The fed needs to weigh the downsides of avoiding inflation. With hindsight, I think its clear they printed too much money. The problem is there is no way of knowing exactly how much is enough, and how much is too much. Perhaps it is better to print a little less than you need, simply because ramping up is easier than slowing down. And in this case they overdid it.
The fed has come out and admitted they were wrong about how much they could get away with printing, and now they are cleaning up the mess. Hats off to them.
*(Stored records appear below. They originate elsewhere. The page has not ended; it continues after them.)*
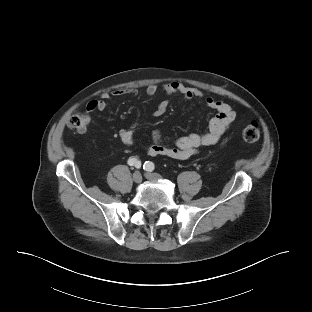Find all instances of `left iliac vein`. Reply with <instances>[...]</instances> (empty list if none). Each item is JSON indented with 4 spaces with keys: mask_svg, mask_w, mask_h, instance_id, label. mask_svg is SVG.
Instances as JSON below:
<instances>
[{
    "mask_svg": "<svg viewBox=\"0 0 312 312\" xmlns=\"http://www.w3.org/2000/svg\"><path fill=\"white\" fill-rule=\"evenodd\" d=\"M145 177L147 179H149V180H158V179L161 178V176L159 174H157V173H149V172L145 174Z\"/></svg>",
    "mask_w": 312,
    "mask_h": 312,
    "instance_id": "1",
    "label": "left iliac vein"
}]
</instances>
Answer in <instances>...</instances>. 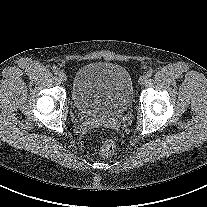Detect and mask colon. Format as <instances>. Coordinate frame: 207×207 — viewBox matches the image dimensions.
I'll use <instances>...</instances> for the list:
<instances>
[{"instance_id":"colon-1","label":"colon","mask_w":207,"mask_h":207,"mask_svg":"<svg viewBox=\"0 0 207 207\" xmlns=\"http://www.w3.org/2000/svg\"><path fill=\"white\" fill-rule=\"evenodd\" d=\"M116 145L112 139H106L100 147V155L103 157H110L114 154Z\"/></svg>"}]
</instances>
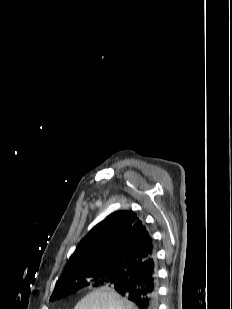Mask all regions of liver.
<instances>
[{"instance_id": "1", "label": "liver", "mask_w": 232, "mask_h": 309, "mask_svg": "<svg viewBox=\"0 0 232 309\" xmlns=\"http://www.w3.org/2000/svg\"><path fill=\"white\" fill-rule=\"evenodd\" d=\"M74 309H138L132 302L122 298L114 290L100 288L87 294Z\"/></svg>"}]
</instances>
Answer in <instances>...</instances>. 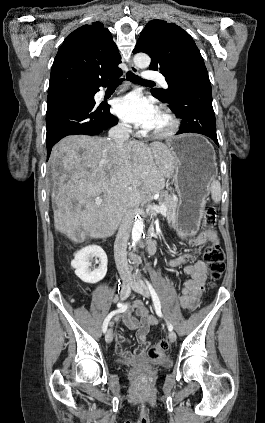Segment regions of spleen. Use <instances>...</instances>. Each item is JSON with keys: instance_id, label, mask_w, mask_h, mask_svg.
<instances>
[{"instance_id": "1", "label": "spleen", "mask_w": 265, "mask_h": 423, "mask_svg": "<svg viewBox=\"0 0 265 423\" xmlns=\"http://www.w3.org/2000/svg\"><path fill=\"white\" fill-rule=\"evenodd\" d=\"M210 191H211V198L214 201V203H218L221 200V185L218 180H213L210 185Z\"/></svg>"}]
</instances>
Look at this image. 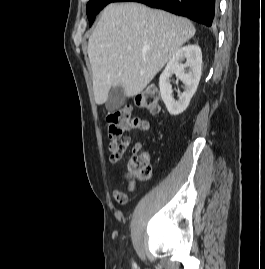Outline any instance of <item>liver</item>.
<instances>
[{
  "mask_svg": "<svg viewBox=\"0 0 265 269\" xmlns=\"http://www.w3.org/2000/svg\"><path fill=\"white\" fill-rule=\"evenodd\" d=\"M195 32L191 21L162 10L109 4L88 41L96 103H105L115 86L127 97L141 93Z\"/></svg>",
  "mask_w": 265,
  "mask_h": 269,
  "instance_id": "liver-1",
  "label": "liver"
}]
</instances>
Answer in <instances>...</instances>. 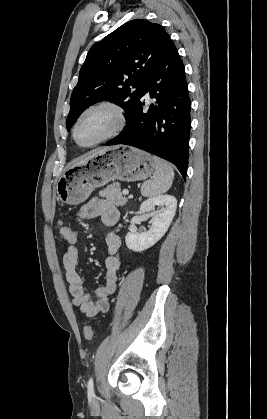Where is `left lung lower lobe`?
<instances>
[{"label":"left lung lower lobe","instance_id":"0a47b994","mask_svg":"<svg viewBox=\"0 0 267 419\" xmlns=\"http://www.w3.org/2000/svg\"><path fill=\"white\" fill-rule=\"evenodd\" d=\"M145 84L144 95L126 120L125 128L106 145H130L164 158L176 165L185 179L191 101L184 65L172 41ZM147 92L156 99L149 109L145 108Z\"/></svg>","mask_w":267,"mask_h":419}]
</instances>
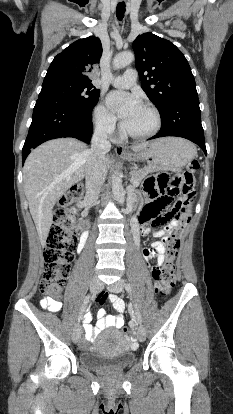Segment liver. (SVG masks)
Instances as JSON below:
<instances>
[{"label": "liver", "instance_id": "liver-1", "mask_svg": "<svg viewBox=\"0 0 233 414\" xmlns=\"http://www.w3.org/2000/svg\"><path fill=\"white\" fill-rule=\"evenodd\" d=\"M148 145L143 142L132 150L141 152ZM88 157L87 146L74 138L47 141L28 155L23 168L24 190L42 246L46 244L53 223L54 205L85 177ZM105 163L110 168L114 159L106 156Z\"/></svg>", "mask_w": 233, "mask_h": 414}]
</instances>
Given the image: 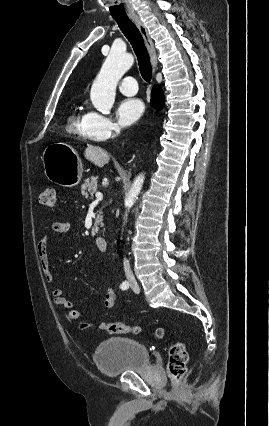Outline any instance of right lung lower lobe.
<instances>
[{
  "mask_svg": "<svg viewBox=\"0 0 269 426\" xmlns=\"http://www.w3.org/2000/svg\"><path fill=\"white\" fill-rule=\"evenodd\" d=\"M151 105L156 109H161L164 105V95L159 86H154L151 94Z\"/></svg>",
  "mask_w": 269,
  "mask_h": 426,
  "instance_id": "right-lung-lower-lobe-1",
  "label": "right lung lower lobe"
}]
</instances>
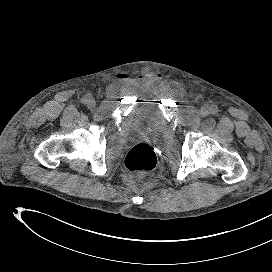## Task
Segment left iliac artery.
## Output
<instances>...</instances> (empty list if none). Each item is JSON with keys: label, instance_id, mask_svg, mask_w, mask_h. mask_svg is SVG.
I'll list each match as a JSON object with an SVG mask.
<instances>
[{"label": "left iliac artery", "instance_id": "44dca946", "mask_svg": "<svg viewBox=\"0 0 272 272\" xmlns=\"http://www.w3.org/2000/svg\"><path fill=\"white\" fill-rule=\"evenodd\" d=\"M211 113L212 114H217L218 113V107L217 106H212L211 107Z\"/></svg>", "mask_w": 272, "mask_h": 272}]
</instances>
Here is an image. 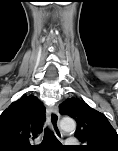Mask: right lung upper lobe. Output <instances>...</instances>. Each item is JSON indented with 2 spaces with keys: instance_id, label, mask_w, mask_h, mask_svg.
<instances>
[{
  "instance_id": "1",
  "label": "right lung upper lobe",
  "mask_w": 118,
  "mask_h": 151,
  "mask_svg": "<svg viewBox=\"0 0 118 151\" xmlns=\"http://www.w3.org/2000/svg\"><path fill=\"white\" fill-rule=\"evenodd\" d=\"M43 103L34 95H24L0 115V151H29V140L42 132Z\"/></svg>"
}]
</instances>
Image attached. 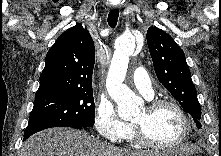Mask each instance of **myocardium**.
I'll use <instances>...</instances> for the list:
<instances>
[{"mask_svg":"<svg viewBox=\"0 0 221 156\" xmlns=\"http://www.w3.org/2000/svg\"><path fill=\"white\" fill-rule=\"evenodd\" d=\"M162 107H171L179 114V116L182 120V124H183V130H182L181 136L178 138V140H176L172 144H168V145L157 144V143L151 141L146 136L141 125L133 122V124H132L133 136H134V139L140 145L145 146V147H149V148H153V149H157V150H169V149H173V148L178 147L187 139V137L190 133L191 126H190L189 117H188L187 113L185 112V110L177 102H175L173 100H169V99L153 100L148 104L147 109L149 110V112L154 113Z\"/></svg>","mask_w":221,"mask_h":156,"instance_id":"f54148a6","label":"myocardium"}]
</instances>
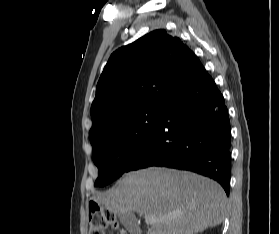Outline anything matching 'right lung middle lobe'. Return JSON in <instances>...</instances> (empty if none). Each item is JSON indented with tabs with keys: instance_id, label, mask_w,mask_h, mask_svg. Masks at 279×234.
Listing matches in <instances>:
<instances>
[{
	"instance_id": "dd1d6c3e",
	"label": "right lung middle lobe",
	"mask_w": 279,
	"mask_h": 234,
	"mask_svg": "<svg viewBox=\"0 0 279 234\" xmlns=\"http://www.w3.org/2000/svg\"><path fill=\"white\" fill-rule=\"evenodd\" d=\"M162 107L142 109L116 119L92 141V158L98 167L96 187L120 177L143 149L155 129Z\"/></svg>"
}]
</instances>
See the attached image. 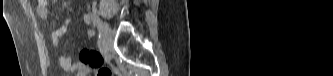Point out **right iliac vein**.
Masks as SVG:
<instances>
[{
	"instance_id": "63e3f726",
	"label": "right iliac vein",
	"mask_w": 333,
	"mask_h": 76,
	"mask_svg": "<svg viewBox=\"0 0 333 76\" xmlns=\"http://www.w3.org/2000/svg\"><path fill=\"white\" fill-rule=\"evenodd\" d=\"M102 38L104 40V46L109 49L112 44L113 33L107 23H101Z\"/></svg>"
}]
</instances>
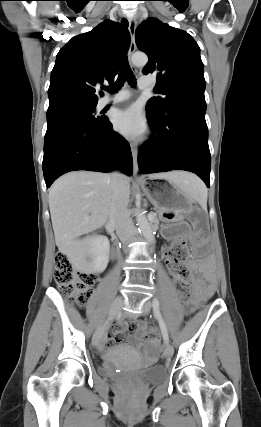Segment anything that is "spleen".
Returning a JSON list of instances; mask_svg holds the SVG:
<instances>
[{"instance_id": "1", "label": "spleen", "mask_w": 261, "mask_h": 427, "mask_svg": "<svg viewBox=\"0 0 261 427\" xmlns=\"http://www.w3.org/2000/svg\"><path fill=\"white\" fill-rule=\"evenodd\" d=\"M179 187L193 201L204 208L207 205V189L203 182L192 174L185 173Z\"/></svg>"}]
</instances>
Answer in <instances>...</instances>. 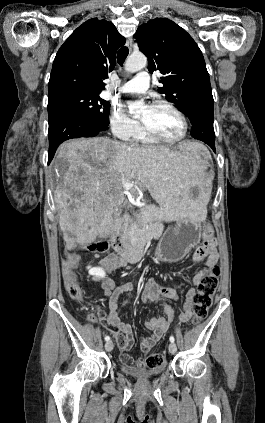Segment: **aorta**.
<instances>
[{"label": "aorta", "mask_w": 265, "mask_h": 423, "mask_svg": "<svg viewBox=\"0 0 265 423\" xmlns=\"http://www.w3.org/2000/svg\"><path fill=\"white\" fill-rule=\"evenodd\" d=\"M147 64V58L143 54H132L129 56L125 63V71L128 73H134L141 69H143ZM128 107L133 110L135 113H138L143 107L144 103L142 101L139 102H131L128 103Z\"/></svg>", "instance_id": "762f6f07"}]
</instances>
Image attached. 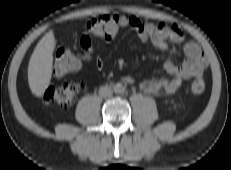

As I publish this, the Fed is in a meeting and markets are anticipating rising rates. We shall see what happens. Now that I’ve put this in writing, the smart thing to do for all forecasters is presume the odds of them raising rates has dropped.
On a personal note….Did they have to admit they were wrong right when I needed to buy a house? I’m watching my budget go down month by month lol! For those confused as to how rising rates drops asset values, imagine you’re looking to buy a house right now. How much can you bid for certain houses under different interest rate environments? It’s your monthly budget that impacts what you can pay total. If rates are low, you can afford more house.